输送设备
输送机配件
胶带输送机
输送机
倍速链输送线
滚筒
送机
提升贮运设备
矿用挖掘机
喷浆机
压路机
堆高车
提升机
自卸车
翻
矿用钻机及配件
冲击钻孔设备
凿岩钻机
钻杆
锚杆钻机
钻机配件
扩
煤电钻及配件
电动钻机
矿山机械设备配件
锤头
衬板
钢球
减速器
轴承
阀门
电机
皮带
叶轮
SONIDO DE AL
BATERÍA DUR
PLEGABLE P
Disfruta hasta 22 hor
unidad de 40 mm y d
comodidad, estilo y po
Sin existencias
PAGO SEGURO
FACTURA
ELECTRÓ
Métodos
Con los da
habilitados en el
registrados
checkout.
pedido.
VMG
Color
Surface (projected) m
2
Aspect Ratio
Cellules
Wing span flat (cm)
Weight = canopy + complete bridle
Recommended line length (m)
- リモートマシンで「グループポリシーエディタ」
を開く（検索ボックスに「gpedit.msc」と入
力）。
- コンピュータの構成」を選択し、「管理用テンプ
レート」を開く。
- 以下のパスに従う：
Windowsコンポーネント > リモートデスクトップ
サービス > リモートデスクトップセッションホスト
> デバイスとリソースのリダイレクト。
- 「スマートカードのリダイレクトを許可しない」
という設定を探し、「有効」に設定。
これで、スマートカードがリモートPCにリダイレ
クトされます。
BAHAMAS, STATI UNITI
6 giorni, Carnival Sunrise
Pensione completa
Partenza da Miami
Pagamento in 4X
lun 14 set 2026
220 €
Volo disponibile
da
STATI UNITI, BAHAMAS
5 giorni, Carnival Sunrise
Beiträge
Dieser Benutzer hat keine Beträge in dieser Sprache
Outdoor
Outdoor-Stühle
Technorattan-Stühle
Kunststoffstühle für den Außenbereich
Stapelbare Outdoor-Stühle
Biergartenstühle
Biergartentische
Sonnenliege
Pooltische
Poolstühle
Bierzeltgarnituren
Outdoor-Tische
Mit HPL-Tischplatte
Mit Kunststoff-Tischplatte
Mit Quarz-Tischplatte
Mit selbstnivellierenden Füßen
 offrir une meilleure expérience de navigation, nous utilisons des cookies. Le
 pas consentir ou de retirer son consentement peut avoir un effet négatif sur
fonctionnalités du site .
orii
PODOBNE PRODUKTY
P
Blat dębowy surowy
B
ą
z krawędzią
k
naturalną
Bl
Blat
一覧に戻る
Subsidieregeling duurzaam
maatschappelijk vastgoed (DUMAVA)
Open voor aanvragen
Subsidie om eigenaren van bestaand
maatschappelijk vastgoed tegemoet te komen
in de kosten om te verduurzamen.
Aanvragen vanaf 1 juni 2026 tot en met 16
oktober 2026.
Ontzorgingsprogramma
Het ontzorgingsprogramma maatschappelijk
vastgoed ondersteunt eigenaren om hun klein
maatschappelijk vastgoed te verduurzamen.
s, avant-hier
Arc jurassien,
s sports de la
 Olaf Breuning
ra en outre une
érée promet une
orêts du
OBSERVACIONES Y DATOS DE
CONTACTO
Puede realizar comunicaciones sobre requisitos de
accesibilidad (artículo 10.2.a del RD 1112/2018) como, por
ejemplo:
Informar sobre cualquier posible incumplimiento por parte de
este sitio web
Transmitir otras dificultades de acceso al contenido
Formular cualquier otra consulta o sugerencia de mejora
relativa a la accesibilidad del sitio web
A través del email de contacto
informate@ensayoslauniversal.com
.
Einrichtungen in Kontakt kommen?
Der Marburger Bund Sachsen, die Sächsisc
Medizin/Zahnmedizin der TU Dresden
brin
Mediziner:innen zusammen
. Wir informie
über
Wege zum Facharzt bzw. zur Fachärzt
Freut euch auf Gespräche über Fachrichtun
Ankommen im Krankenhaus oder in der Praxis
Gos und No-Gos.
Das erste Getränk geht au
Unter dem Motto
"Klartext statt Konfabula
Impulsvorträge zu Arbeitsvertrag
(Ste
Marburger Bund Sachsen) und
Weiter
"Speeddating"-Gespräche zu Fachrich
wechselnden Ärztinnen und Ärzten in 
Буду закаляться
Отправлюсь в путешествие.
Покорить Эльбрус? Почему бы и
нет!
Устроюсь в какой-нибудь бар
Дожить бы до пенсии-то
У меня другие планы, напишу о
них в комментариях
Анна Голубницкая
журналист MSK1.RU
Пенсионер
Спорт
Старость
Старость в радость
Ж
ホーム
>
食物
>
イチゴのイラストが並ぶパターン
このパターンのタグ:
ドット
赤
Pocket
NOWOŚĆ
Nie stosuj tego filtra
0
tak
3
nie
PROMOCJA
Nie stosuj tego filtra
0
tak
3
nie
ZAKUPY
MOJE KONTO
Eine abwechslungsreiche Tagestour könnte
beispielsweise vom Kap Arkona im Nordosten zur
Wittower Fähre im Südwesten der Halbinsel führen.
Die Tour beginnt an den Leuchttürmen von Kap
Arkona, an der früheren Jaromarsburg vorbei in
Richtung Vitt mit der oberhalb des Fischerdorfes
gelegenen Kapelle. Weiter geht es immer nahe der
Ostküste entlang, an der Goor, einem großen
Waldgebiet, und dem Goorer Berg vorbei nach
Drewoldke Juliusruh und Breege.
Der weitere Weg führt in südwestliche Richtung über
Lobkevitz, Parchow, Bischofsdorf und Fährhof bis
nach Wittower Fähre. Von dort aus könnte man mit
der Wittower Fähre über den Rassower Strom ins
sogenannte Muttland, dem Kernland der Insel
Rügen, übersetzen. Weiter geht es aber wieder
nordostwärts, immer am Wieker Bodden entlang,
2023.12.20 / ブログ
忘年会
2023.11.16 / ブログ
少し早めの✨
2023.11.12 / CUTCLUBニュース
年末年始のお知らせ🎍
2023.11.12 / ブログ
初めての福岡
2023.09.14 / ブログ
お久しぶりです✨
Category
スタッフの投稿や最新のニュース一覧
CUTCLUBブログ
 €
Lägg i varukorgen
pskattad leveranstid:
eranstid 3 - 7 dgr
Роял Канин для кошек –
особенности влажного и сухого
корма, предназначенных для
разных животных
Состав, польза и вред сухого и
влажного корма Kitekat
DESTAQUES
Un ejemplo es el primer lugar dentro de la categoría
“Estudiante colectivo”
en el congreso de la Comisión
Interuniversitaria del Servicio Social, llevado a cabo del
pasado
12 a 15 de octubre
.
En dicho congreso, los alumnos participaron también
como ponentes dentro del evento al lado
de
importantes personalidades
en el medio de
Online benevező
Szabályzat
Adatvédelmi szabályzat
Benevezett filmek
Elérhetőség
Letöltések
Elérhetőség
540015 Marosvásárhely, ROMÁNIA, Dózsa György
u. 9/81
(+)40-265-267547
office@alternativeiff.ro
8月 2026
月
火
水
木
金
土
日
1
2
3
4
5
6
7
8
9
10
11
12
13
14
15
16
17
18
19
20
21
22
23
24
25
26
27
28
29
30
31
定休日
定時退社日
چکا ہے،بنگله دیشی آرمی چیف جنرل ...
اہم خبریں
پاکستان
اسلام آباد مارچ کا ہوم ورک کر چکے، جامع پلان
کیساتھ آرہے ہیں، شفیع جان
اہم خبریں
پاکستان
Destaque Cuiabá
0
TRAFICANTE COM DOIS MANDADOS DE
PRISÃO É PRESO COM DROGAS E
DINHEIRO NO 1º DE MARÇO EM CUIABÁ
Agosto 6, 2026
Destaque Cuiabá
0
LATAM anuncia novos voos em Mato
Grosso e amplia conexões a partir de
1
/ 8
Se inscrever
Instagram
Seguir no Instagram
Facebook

• Work request
Every entry above needs to be quoted exactly.

• Reply to the task
输送设备
输送机配件
胶带输送机
输送机
倍速链输送线
滚筒
送机
提升贮运设备
矿用挖掘机
喷浆机
压路机
堆高车
提升机
自卸车
翻
矿用钻机及配件
冲击钻孔设备
凿岩钻机
钻杆
锚杆钻机
钻机配件
扩
煤电钻及配件
电动钻机
矿山机械设备配件
锤头
衬板
钢球
减速器
轴承
阀门
电机
皮带
叶轮
SONIDO DE AL
BATERÍA DUR
PLEGABLE P
Disfruta hasta 22 hor
unidad de 40 mm y d
comodidad, estilo y po
Sin existencias
PAGO SEGURO
FACTURA
ELECTRÓ
Métodos
Con los da
habilitados en el
registrados
checkout.
pedido.
VMG
Color
Surface (projected) m
2
Aspect Ratio
Cellules
Wing span flat (cm)
Weight = canopy + complete bridle
Recommended line length (m)
- リモートマシンで「グループポリシーエディタ」
を開く（検索ボックスに「gpedit.msc」と入
力）。
- コンピュータの構成」を選択し、「管理用テンプ
レート」を開く。
- 以下のパスに従う：
Windowsコンポーネント > リモートデスクトップ
サービス > リモートデスクトップセッションホスト
> デバイスとリソースのリダイレクト。
- 「スマートカードのリダイレクトを許可しない」
という設定を探し、「有効」に設定。
これで、スマートカードがリモートPCにリダイレ
クトされます。
BAHAMAS, STATI UNITI
6 giorni, Carnival Sunrise
Pensione completa
Partenza da Miami
Pagamento in 4X
lun 14 set 2026
220 €
Volo disponibile
da
STATI UNITI, BAHAMAS
5 giorni, Carnival Sunrise
Beiträge
Dieser Benutzer hat keine Beträge in dieser Sprache
Outdoor
Outdoor-Stühle
Technorattan-Stühle
Kunststoffstühle für den Außenbereich
Stapelbare Outdoor-Stühle
Biergartenstühle
Biergartentische
Sonnenliege
Pooltische
Poolstühle
Bierzeltgarnituren
Outdoor-Tische
Mit HPL-Tischplatte
Mit Kunststoff-Tischplatte
Mit Quarz-Tischplatte
Mit selbstnivellierenden Füßen
 offrir une meilleure expérience de navigation, nous utilisons des cookies. Le
 pas consentir ou de retirer son consentement peut avoir un effet négatif sur
fonctionnalités du site .
orii
PODOBNE PRODUKTY
P
Blat dębowy surowy
B
ą
z krawędzią
k
naturalną
Bl
Blat
一覧に戻る
Subsidieregeling duurzaam
maatschappelijk vastgoed (DUMAVA)
Open voor aanvragen
Subsidie om eigenaren van bestaand
maatschappelijk vastgoed tegemoet te komen
in de kosten om te verduurzamen.
Aanvragen vanaf 1 juni 2026 tot en met 16
oktober 2026.
Ontzorgingsprogramma
Het ontzorgingsprogramma maatschappelijk
vastgoed ondersteunt eigenaren om hun klein
maatschappelijk vastgoed te verduurzamen.
s, avant-hier
Arc jurassien,
s sports de la
 Olaf Breuning
ra en outre une
érée promet une
orêts du
OBSERVACIONES Y DATOS DE
CONTACTO
Puede realizar comunicaciones sobre requisitos de
accesibilidad (artículo 10.2.a del RD 1112/2018) como, por
ejemplo:
Informar sobre cualquier posible incumplimiento por parte de
este sitio web
Transmitir otras dificultades de acceso al contenido
Formular cualquier otra consulta o sugerencia de mejora
relativa a la accesibilidad del sitio web
A través del email de contacto
informate@ensayoslauniversal.com
.
Einrichtungen in Kontakt kommen?
Der Marburger Bund Sachsen, die Sächsisc
Medizin/Zahnmedizin der TU Dresden
brin
Mediziner:innen zusammen
. Wir informie
über
Wege zum Facharzt bzw. zur Fachärzt
Freut euch auf Gespräche über Fachrichtun
Ankommen im Krankenhaus oder in der Praxis
Gos und No-Gos.
Das erste Getränk geht au
Unter dem Motto
"Klartext statt Konfabula
Impulsvorträge zu Arbeitsvertrag
(Ste
Marburger Bund Sachsen) und
Weiter
"Speeddating"-Gespräche zu Fachrich
wechselnden Ärztinnen und Ärzten in 
Буду закаляться
Отправлюсь в путешествие.
Покорить Эльбрус? Почему бы и
нет!
Устроюсь в какой-нибудь бар
Дожить бы до пенсии-то
У меня другие планы, напишу о
них в комментариях
Анна Голубницкая
журналист MSK1.RU
Пенсионер
Спорт
Старость
Старость в радость
Ж
ホーム
>
食物
>
イチゴのイラストが並ぶパターン
このパターンのタグ:
ドット
赤
Pocket
NOWOŚĆ
Nie stosuj tego filtra
0
tak
3
nie
PROMOCJA
Nie stosuj tego filtra
0
tak
3
nie
ZAKUPY
MOJE KONTO
Eine abwechslungsreiche Tagestour könnte
beispielsweise vom Kap Arkona im Nordosten zur
Wittower Fähre im Südwesten der Halbinsel führen.
Die Tour beginnt an den Leuchttürmen von Kap
Arkona, an der früheren Jaromarsburg vorbei in
Richtung Vitt mit der oberhalb des Fischerdorfes
gelegenen Kapelle. Weiter geht es immer nahe der
Ostküste entlang, an der Goor, einem großen
Waldgebiet, und dem Goorer Berg vorbei nach
Drewoldke Juliusruh und Breege.
Der weitere Weg führt in südwestliche Richtung über
Lobkevitz, Parchow, Bischofsdorf und Fährhof bis
nach Wittower Fähre. Von dort aus könnte man mit
der Wittower Fähre über den Rassower Strom ins
sogenannte Muttland, dem Kernland der Insel
Rügen, übersetzen. Weiter geht es aber wieder
nordostwärts, immer am Wieker Bodden entlang,
2023.12.20 / ブログ
忘年会
2023.11.16 / ブログ
少し早めの✨
2023.11.12 / CUTCLUBニュース
年末年始のお知らせ🎍
2023.11.12 / ブログ
初めての福岡
2023.09.14 / ブログ
お久しぶりです✨
Category
スタッフの投稿や最新のニュース一覧
CUTCLUBブログ
 €
Lägg i varukorgen
pskattad leveranstid:
eranstid 3 - 7 dgr
Роял Канин для кошек –
особенности влажного и сухого
корма, предназначенных для
разных животных
Состав, польза и вред сухого и
влажного корма Kitekat
DESTAQUES
Un ejemplo es el primer lugar dentro de la categoría
“Estudiante colectivo”
en el congreso de la Comisión
Interuniversitaria del Servicio Social, llevado a cabo del
pasado
12 a 15 de octubre
.
En dicho congreso, los alumnos participaron también
como ponentes dentro del evento al lado
de
importantes personalidades
en el medio de
Online benevező
Szabályzat
Adatvédelmi szabályzat
Benevezett filmek
Elérhetőség
Letöltések
Elérhetőség
540015 Marosvásárhely, ROMÁNIA, Dózsa György
u. 9/81
(+)40-265-267547
office@alternativeiff.ro
8月 2026
月
火
水
木
金
土
日
1
2
3
4
5
6
7
8
9
10
11
12
13
14
15
16
17
18
19
20
21
22
23
24
25
26
27
28
29
30
31
定休日
定時退社日
چکا ہے،بنگله دیشی آرمی چیف جنرل ...
اہم خبریں
پاکستان
اسلام آباد مارچ کا ہوم ورک کر چکے، جامع پلان
کیساتھ آرہے ہیں، شفیع جان
اہم خبریں
پاکستان
Destaque Cuiabá
0
TRAFICANTE COM DOIS MANDADOS DE
PRISÃO É PRESO COM DROGAS E
DINHEIRO NO 1º DE MARÇO EM CUIABÁ
Agosto 6, 2026
Destaque Cuiabá
0
LATAM anuncia novos voos em Mato
Grosso e amplia conexões a partir de
1
/ 8
Se inscrever
Instagram
Seguir no Instagram
Facebook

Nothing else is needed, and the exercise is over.